Task details: Please write out exactly the lines of the data below from the line holding "Page 6 of 9" through the line holding "Keywords: Disability Questions Test; flag", and leave out the rest.

** Entries provided follows **

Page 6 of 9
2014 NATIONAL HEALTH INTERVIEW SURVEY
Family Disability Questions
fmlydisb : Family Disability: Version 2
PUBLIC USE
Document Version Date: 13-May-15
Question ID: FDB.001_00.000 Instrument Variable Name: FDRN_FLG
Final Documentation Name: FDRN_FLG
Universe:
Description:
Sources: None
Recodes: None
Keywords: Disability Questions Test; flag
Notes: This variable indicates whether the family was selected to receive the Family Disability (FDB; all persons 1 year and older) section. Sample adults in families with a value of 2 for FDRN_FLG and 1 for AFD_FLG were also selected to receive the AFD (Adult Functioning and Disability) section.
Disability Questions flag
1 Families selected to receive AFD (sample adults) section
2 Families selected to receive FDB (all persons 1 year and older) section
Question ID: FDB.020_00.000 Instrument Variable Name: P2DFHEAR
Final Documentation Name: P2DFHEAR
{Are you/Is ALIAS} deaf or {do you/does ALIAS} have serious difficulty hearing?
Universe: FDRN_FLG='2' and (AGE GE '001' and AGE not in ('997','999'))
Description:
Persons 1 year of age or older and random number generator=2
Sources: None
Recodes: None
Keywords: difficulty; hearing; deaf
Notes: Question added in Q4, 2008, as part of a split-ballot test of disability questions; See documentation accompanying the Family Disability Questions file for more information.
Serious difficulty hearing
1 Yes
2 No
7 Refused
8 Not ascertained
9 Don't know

** End of Entries provided **
** Entries provided follows **

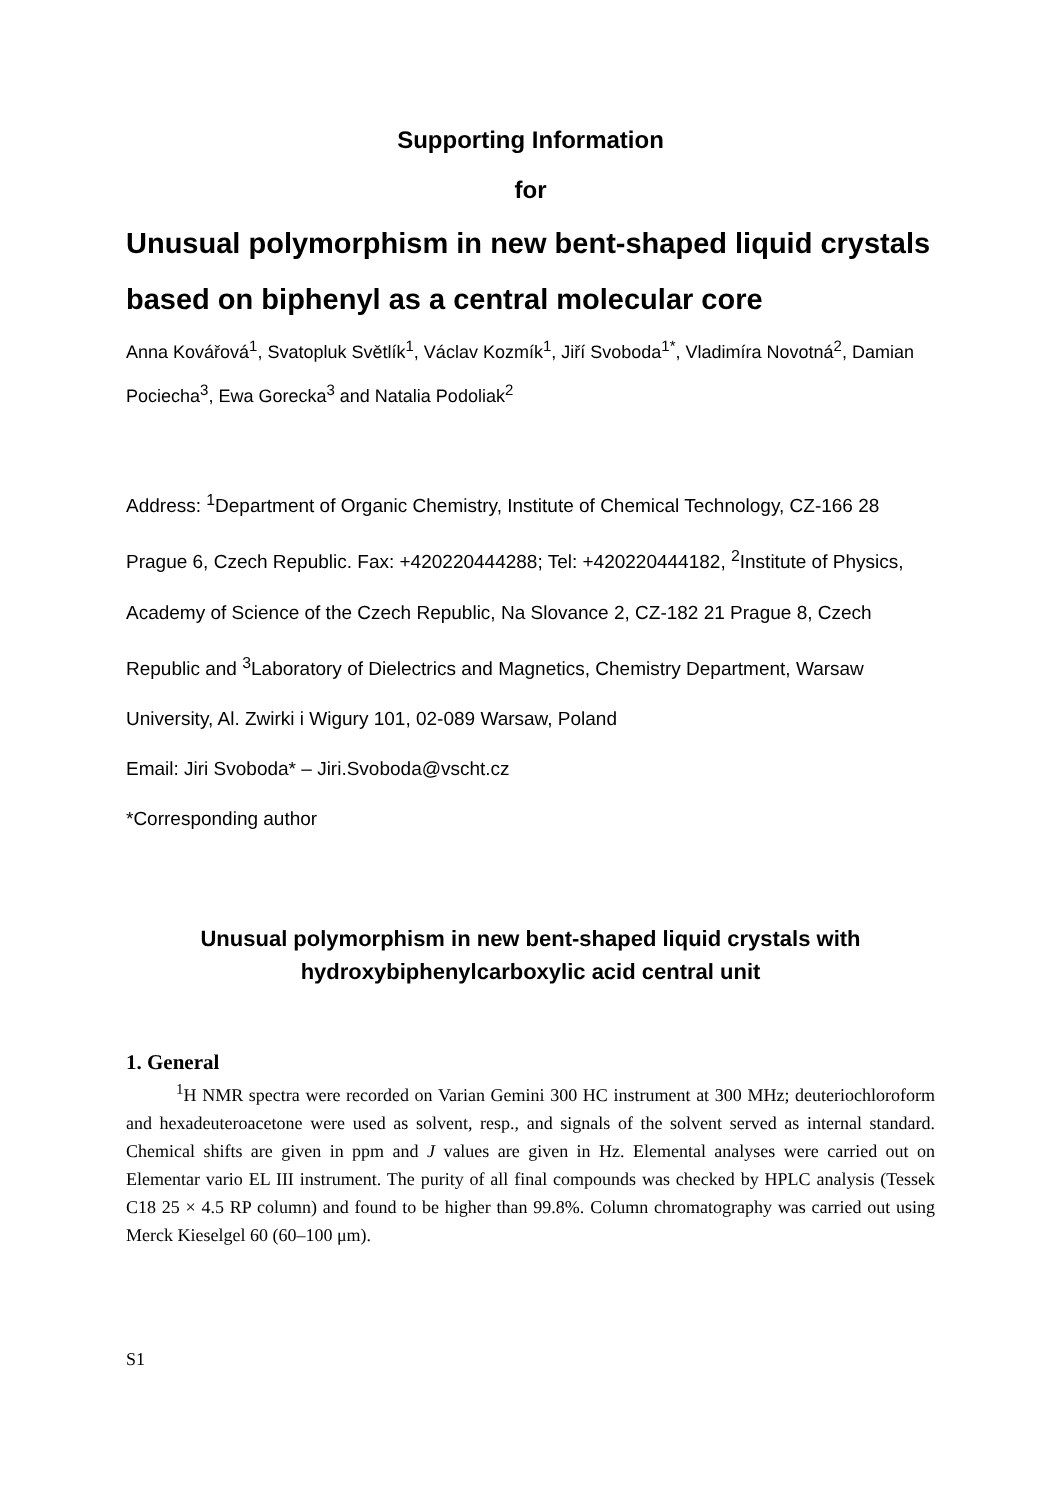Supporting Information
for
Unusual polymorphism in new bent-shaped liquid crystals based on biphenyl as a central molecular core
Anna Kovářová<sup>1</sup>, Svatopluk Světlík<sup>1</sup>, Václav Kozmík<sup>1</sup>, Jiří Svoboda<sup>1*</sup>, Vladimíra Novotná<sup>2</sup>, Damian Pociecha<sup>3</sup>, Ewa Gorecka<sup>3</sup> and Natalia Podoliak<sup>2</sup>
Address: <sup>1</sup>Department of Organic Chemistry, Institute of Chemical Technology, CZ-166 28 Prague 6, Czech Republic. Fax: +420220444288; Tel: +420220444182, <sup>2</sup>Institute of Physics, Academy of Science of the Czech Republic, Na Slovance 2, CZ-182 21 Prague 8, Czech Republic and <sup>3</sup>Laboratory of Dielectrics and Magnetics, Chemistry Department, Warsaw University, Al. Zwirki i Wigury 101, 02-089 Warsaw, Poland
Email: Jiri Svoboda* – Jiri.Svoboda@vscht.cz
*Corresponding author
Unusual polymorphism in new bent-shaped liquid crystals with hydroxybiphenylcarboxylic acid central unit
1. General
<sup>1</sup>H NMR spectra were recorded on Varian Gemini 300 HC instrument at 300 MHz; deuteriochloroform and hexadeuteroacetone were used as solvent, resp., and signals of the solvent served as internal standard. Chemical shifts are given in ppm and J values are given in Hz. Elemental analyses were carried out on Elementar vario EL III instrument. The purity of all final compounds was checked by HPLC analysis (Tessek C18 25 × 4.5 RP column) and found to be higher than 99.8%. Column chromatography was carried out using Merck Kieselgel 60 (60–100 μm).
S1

** End of Entries provided **

Answer box:
Page 6 of 9
2014 NATIONAL HEALTH INTERVIEW SURVEY
Family Disability Questions
fmlydisb : Family Disability: Version 2
PUBLIC USE
Document Version Date: 13-May-15
Question ID: FDB.001_00.000 Instrument Variable Name: FDRN_FLG
Final Documentation Name: FDRN_FLG
Universe:
Description:
Sources: None
Recodes: None
Keywords: Disability Questions Test; flag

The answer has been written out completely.